Белый цвет, непосредственно связанный с зимой, появляется в конце первой части стихотворения и постепенно заполняет все поэтическое пространство («зима – как пышные поминки», «яблоня в сугробе», «город в снежной пелене»). Это цвет света, использование белого цвета в траурных одеждах скорее символизировало не печаль, а посвящение в новую жизнь, ожидающую умершего. Особо нужно отметить, что белый – это символ новообращения, безупречный христианский цвет ритуалов, символизирующих переход из одного состояния в другое.

Вино и кутья оказываются связанными не столько с поминальным обрядом, сколько с преображением, которое вино символизирует.

Значимыми оказываются и образы, связанные с водой: плес, река, ручей, баркасы. Река, как и ручей, является мощным символом уходящего времени и жизни. В мифологии реки часто представлялись границей, разделяющей миры живых и мертвых. Корабль, лодка, в данном случае баркасы –символы поиска и перехода из материального мира в духовный.

Мне долго не давали покоя слова Пастернака о том, что, глядя на вмерзшие баржи на Каме, он все время думает о Цветаевой. И в самом тексте стихотворения постоянно спотыкалась о «баркасы во льду», понимая, что это не проходная деталь, а что-то для Пастернака важное и значимое.

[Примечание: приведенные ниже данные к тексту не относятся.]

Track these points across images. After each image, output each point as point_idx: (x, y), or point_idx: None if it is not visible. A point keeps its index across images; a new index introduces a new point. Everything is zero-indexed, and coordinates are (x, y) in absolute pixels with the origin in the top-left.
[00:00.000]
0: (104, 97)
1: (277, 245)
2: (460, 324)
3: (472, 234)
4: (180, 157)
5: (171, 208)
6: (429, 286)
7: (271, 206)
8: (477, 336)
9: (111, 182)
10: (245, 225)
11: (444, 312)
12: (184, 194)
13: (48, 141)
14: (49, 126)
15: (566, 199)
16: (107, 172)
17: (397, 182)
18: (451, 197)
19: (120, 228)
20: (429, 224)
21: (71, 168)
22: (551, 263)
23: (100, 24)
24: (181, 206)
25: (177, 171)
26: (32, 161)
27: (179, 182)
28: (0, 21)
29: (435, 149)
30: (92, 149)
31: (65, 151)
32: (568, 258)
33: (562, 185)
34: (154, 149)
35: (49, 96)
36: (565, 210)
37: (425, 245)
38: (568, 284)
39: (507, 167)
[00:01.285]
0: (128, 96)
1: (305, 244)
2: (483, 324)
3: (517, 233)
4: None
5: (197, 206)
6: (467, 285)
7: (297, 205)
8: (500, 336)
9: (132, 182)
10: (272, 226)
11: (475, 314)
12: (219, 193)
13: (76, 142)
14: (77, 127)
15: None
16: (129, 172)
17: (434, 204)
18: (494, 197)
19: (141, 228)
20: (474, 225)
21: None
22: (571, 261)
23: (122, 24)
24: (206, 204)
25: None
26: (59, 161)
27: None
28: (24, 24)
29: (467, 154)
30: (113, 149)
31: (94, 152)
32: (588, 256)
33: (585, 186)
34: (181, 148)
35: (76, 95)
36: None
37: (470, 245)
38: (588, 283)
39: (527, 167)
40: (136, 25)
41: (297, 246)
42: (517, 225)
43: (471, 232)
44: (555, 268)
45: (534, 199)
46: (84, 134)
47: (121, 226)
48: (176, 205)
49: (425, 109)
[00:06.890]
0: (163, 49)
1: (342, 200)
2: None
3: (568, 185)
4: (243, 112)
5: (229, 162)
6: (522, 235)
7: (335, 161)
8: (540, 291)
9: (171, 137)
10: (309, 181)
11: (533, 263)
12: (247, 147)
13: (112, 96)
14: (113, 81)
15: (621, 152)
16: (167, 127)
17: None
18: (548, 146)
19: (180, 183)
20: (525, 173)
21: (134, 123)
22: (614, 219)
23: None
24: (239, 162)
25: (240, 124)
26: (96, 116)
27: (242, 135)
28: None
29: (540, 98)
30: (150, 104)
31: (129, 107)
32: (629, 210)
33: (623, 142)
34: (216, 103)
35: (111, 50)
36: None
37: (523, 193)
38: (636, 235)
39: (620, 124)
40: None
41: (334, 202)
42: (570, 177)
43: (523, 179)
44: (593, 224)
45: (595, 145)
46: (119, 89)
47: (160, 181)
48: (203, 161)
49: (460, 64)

Оставаясь в материальном, бытовом мире, я так и не разрешила этой загадки. И только идя вслед за автором, ломая привычные пространственные и временные рамки, начинаешь приближаться к пониманию.

В «Словаре символов» Тресиддера еще и указано, что лодка – это символическая колыбель для душ, которые ждут возрождения.Может быть, именно поэтому «над снегами пустынного плеса, где зимуют баркасы во льду» размышляет Пастернак о тайне смерти, глядя на вмерзшие баржи на Каме, все время думает о Цветаевой. Возможно, замерзшая река – это приостановившийся на время поток бытия с замершими опять же лишь на время баркасами -колыбелями душ, ждущими своего часа теперь уже не «отхода и отбоя», а возрождения, и среди них и та душа, к которой обращается поэт?

Тогда и образ яблони оказывается необходим в создаваемой Пастернаком картине уже не реального, а ирреального мира. Он подходящий символ циклов смерти и возрождения, это Древо Познания добра и зла, жизни и смерти, то есть дуалистический символ, совмещающий, казалось бы, несовместимое. Это – вертикаль, связующая естественный и сверхъестественный миры, землю и небо, ведущая человечество от низшего уровня развития к духовному просветлению, освобождению из круга земного бытия («быта»).

Так в стихотворении начинает звучать тема неба, источника космической силы, и самого Космоса. Цветаева с ранних лет ощущала связь с Галактикой, чувствовала себя ее частицей, поэтому ее мышление обращено к Космосу. В 1921 году написала о своей «двуединой» сути – из недр земли до неба:


Из темного чрева, где скрытые руды, Ввысь – мой тайновидческий путь. Из недр земных – и до неба: отсюда Моя двуединая суть. Нельзя не заметить переклички завершающей строфы Пастернака с этим отрывком: Лицом повернутая к богу, Ты тянешься к нему с земли Как в дни, когда тебе итога Еще на ней не подвели. «Небытие – условность», - писала Марина Цветаева, к такому пониманию еенебытия приводит нас и Пастернак.